I've started working on something along these lines now. Rather than trying to make a soft-synth from the ground up, I'm putting together a tool that will let you load an XM file and replace the samples with synth sounds. The replayer will generate the sounds in realtime and feed them into the replayer. Hopefully, this will provide the flexibility of XM with some nice sounding synth voices. It's early days, so this may well come crashing down around my ears soon

I'm putting together the GUI in managed C++ / C++ .Net; so I can then call the standard C/C++ replayer and synth code easily. Getting managed and unmanaged code to play nicely together has given me quite a headache but I've finally got the two playing reasonably nicely together! I have a Winforms app that lets you load an XM with a file-browser and play it, so I'm getting somewhere...
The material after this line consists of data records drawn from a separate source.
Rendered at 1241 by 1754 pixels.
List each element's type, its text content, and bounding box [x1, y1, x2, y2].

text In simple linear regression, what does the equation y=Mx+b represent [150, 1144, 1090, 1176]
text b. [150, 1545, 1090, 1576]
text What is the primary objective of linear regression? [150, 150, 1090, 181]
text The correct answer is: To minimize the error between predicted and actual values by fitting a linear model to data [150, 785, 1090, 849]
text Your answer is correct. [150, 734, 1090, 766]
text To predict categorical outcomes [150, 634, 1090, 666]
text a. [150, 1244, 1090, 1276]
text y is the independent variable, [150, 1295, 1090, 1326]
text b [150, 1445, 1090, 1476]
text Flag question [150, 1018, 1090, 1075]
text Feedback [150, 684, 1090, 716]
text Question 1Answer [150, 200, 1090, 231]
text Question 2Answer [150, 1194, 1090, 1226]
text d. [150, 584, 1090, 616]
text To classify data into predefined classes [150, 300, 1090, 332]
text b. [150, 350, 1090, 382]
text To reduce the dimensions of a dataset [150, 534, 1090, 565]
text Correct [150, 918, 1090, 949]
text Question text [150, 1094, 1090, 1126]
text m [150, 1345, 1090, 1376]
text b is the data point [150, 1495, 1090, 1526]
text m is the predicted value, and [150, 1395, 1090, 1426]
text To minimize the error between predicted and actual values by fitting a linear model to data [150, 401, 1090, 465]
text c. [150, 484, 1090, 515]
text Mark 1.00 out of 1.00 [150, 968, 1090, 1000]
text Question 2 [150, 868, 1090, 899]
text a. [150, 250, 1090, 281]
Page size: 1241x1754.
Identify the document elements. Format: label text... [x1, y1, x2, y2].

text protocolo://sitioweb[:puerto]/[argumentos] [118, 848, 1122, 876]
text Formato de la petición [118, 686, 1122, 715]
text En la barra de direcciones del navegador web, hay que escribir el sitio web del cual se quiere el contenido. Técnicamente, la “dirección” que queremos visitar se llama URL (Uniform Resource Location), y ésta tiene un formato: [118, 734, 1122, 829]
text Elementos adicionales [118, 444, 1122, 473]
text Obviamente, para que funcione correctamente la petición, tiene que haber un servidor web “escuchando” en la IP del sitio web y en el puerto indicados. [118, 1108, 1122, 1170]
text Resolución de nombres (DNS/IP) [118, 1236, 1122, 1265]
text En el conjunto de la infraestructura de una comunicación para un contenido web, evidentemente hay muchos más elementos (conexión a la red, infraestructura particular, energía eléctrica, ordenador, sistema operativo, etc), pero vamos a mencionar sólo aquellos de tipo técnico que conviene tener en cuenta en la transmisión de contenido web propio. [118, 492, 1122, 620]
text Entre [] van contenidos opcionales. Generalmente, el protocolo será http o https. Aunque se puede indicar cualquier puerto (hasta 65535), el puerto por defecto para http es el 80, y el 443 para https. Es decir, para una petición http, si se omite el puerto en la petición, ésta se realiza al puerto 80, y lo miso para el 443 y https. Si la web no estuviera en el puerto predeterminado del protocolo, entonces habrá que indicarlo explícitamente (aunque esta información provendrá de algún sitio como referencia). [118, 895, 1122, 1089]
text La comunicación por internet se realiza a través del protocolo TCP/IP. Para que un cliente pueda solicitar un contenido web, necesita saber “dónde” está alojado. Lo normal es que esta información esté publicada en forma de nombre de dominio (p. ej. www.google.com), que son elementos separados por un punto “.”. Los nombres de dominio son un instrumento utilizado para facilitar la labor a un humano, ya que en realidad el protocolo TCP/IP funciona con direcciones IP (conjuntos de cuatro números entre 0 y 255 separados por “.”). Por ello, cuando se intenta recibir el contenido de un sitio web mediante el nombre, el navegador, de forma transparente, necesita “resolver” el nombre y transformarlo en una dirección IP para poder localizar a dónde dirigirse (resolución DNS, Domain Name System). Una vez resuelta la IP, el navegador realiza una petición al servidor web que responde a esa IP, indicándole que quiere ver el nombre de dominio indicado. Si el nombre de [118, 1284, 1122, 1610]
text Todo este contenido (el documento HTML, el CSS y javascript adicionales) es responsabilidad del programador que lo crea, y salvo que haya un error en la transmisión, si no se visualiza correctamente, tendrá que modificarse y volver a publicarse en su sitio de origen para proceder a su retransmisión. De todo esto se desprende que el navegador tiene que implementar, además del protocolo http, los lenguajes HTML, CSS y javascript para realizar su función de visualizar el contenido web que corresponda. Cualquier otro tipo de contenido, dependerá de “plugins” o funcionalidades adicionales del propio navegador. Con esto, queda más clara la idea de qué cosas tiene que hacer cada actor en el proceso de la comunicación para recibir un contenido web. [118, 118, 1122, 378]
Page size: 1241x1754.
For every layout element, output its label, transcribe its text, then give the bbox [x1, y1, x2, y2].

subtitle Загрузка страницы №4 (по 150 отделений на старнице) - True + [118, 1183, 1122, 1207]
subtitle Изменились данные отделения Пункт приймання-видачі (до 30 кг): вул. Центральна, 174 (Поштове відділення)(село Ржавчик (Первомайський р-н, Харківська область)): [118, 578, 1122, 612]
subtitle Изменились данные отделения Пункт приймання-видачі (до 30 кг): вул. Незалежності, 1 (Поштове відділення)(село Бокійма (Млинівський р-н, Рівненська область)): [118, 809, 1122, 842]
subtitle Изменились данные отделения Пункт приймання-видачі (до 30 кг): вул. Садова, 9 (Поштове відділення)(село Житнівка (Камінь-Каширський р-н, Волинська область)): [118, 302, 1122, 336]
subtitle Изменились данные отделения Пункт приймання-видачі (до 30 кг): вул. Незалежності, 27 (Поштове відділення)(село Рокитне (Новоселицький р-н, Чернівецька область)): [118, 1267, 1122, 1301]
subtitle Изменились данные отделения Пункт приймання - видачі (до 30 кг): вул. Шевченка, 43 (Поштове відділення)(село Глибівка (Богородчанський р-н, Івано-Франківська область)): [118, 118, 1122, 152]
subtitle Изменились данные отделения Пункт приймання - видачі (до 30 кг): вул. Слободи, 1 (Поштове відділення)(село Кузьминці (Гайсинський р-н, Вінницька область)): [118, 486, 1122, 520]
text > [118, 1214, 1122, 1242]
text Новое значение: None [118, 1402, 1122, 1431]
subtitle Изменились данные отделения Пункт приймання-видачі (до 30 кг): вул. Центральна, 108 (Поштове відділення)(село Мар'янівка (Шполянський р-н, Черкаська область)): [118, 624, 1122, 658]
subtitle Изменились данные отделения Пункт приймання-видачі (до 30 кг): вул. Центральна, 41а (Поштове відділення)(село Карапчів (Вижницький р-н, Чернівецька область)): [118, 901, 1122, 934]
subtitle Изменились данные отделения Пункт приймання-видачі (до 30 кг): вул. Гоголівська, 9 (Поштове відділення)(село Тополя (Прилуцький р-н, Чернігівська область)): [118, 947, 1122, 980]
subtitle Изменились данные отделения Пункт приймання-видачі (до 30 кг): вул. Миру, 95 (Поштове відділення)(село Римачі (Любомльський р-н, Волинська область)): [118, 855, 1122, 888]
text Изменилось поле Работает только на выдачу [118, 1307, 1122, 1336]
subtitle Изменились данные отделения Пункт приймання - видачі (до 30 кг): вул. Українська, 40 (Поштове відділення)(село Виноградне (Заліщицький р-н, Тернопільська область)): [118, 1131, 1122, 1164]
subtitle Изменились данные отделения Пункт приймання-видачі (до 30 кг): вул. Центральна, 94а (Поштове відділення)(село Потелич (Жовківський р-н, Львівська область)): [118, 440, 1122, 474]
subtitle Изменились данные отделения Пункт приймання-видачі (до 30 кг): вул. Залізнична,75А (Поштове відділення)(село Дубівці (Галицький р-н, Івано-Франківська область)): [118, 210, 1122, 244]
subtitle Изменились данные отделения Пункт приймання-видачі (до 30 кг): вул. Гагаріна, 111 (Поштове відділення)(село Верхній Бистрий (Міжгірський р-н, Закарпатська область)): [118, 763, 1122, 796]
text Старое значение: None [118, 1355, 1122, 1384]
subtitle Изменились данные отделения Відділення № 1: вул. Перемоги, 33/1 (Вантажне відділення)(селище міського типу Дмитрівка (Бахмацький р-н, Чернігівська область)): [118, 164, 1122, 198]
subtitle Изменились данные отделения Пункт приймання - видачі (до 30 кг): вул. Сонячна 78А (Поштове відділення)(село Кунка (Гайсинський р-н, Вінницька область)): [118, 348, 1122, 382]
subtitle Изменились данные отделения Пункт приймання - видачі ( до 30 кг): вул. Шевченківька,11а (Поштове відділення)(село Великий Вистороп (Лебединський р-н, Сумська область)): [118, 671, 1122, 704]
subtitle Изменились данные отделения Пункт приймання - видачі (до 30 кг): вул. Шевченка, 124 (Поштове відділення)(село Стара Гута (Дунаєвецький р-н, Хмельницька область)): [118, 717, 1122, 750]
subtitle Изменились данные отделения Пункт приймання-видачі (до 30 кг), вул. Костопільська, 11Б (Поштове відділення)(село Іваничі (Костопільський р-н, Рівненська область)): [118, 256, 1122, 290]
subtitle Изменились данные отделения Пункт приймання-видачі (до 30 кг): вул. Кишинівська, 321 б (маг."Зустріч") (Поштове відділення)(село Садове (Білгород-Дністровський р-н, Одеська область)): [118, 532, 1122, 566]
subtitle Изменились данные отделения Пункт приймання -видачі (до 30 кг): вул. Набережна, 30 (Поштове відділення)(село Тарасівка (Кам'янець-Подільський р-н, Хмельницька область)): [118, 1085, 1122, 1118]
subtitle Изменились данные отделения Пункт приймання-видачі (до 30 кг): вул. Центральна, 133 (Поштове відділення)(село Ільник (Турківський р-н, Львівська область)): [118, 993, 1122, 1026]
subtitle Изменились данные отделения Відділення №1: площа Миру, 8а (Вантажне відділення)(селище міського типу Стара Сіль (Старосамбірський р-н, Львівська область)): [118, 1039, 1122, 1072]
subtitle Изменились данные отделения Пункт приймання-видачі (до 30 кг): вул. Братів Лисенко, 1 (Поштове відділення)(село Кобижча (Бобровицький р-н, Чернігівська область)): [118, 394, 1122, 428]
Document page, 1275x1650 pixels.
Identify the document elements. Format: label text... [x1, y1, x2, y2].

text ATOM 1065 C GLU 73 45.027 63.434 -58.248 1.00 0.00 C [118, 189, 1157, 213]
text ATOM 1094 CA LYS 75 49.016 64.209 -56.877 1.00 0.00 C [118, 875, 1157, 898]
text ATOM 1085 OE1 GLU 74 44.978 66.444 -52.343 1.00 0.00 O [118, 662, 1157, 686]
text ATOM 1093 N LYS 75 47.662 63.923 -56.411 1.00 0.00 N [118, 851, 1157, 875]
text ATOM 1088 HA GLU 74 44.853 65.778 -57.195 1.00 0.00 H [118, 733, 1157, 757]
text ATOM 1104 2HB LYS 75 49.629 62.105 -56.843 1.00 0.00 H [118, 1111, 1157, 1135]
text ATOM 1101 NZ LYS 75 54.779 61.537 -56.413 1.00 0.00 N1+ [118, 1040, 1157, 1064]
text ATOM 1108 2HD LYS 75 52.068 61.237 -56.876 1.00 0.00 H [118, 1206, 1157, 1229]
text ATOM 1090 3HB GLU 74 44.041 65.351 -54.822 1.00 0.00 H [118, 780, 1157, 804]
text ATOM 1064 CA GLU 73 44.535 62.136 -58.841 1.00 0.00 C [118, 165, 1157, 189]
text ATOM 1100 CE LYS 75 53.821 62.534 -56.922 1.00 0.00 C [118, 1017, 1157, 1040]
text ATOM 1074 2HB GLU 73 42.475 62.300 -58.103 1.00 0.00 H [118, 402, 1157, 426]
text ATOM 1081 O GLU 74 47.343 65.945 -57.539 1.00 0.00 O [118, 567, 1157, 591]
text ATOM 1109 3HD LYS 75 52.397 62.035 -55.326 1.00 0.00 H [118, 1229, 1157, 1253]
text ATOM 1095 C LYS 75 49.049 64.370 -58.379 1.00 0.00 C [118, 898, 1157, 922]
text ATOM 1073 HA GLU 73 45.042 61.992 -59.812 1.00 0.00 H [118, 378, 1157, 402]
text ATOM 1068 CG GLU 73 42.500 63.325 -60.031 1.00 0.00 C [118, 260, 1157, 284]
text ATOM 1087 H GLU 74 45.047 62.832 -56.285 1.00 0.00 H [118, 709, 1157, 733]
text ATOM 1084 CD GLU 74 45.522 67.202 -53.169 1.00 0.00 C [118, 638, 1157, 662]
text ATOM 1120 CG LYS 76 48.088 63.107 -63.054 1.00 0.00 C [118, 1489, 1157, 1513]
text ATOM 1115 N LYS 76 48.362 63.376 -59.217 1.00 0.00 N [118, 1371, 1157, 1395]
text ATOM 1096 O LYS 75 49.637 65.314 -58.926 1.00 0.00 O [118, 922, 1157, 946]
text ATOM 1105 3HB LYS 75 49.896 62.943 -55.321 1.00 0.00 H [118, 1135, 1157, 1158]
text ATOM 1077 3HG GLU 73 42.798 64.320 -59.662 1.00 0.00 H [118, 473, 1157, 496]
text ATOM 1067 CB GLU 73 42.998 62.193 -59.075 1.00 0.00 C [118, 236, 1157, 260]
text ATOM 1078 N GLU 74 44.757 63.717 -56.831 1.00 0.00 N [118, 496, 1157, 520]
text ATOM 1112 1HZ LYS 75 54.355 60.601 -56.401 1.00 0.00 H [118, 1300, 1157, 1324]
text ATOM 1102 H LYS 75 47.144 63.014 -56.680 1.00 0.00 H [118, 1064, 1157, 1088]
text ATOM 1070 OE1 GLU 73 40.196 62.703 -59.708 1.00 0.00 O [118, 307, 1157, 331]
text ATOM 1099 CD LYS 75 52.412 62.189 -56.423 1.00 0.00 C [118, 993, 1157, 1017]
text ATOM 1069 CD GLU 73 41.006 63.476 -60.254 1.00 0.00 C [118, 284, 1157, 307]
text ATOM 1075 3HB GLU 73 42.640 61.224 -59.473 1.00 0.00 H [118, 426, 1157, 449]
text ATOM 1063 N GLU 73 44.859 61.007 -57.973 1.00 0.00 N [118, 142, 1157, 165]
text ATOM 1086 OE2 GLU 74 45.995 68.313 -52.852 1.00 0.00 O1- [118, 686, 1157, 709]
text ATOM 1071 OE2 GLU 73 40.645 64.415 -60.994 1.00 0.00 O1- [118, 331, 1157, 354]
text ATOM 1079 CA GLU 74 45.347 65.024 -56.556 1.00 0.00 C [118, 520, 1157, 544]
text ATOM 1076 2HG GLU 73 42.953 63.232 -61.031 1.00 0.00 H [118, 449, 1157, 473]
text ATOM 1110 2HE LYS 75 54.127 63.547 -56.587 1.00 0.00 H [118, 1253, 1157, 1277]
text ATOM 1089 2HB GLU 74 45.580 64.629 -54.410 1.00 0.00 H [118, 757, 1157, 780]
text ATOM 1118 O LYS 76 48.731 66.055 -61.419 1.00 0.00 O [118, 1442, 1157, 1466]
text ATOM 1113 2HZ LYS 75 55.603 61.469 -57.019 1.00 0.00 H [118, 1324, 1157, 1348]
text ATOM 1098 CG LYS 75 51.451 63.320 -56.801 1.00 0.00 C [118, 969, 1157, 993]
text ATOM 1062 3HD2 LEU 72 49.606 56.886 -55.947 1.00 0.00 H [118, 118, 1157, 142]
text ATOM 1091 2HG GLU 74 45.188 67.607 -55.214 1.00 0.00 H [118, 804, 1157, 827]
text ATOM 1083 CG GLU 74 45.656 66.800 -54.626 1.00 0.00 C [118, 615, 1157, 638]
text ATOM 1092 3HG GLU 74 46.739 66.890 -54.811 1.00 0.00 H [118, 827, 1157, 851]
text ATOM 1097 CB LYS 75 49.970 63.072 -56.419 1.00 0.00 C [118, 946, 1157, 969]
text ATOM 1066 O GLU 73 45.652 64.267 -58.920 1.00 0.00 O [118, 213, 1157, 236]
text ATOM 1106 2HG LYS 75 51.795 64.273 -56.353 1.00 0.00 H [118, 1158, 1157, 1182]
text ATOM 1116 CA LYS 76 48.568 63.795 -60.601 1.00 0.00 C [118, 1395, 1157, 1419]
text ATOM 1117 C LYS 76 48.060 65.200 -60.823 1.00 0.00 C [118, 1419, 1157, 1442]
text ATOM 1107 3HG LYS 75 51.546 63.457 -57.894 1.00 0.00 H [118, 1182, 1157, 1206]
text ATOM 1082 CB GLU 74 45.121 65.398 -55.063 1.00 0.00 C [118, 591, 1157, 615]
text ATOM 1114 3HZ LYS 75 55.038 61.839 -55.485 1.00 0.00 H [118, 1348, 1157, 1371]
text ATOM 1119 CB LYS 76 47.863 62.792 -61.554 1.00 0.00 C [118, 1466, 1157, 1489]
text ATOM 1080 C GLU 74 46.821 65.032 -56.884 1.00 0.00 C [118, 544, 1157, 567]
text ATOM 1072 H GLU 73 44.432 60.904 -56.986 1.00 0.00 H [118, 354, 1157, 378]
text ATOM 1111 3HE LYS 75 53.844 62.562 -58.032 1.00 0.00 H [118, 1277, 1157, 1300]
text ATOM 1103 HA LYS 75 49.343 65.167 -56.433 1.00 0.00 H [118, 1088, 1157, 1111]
Not sure how useful the finished product will be but I'm sure to learn a lot during its development. My primary goal at the moment is being able to easily jazz up old XM tunes for use in intros and make them smaller at the same time (due to having no stored samples anymore). Hopefully I'll be able to come up with a friendly GUI that makes it easy to replace the samples with synth sounds (side by side comparison etc). I'm using MiniFmod as a base and will modify that as I go along to fit in the synth stuff.
Ideally I'd like to be able to detect (roughly) the type of sample (drum, hi-hat, lead etc) and auto-generate something similar automatically. This may be a pipe dream though. Hopefully I can at least detect the pitch of the source sample in most cases and match that with the generated synth voice.
I came across Protrekkr earlier which seems to do exactly what my eventual grand plan was (fasttracker style app with in-built synth), which looks very nice if a little confusing.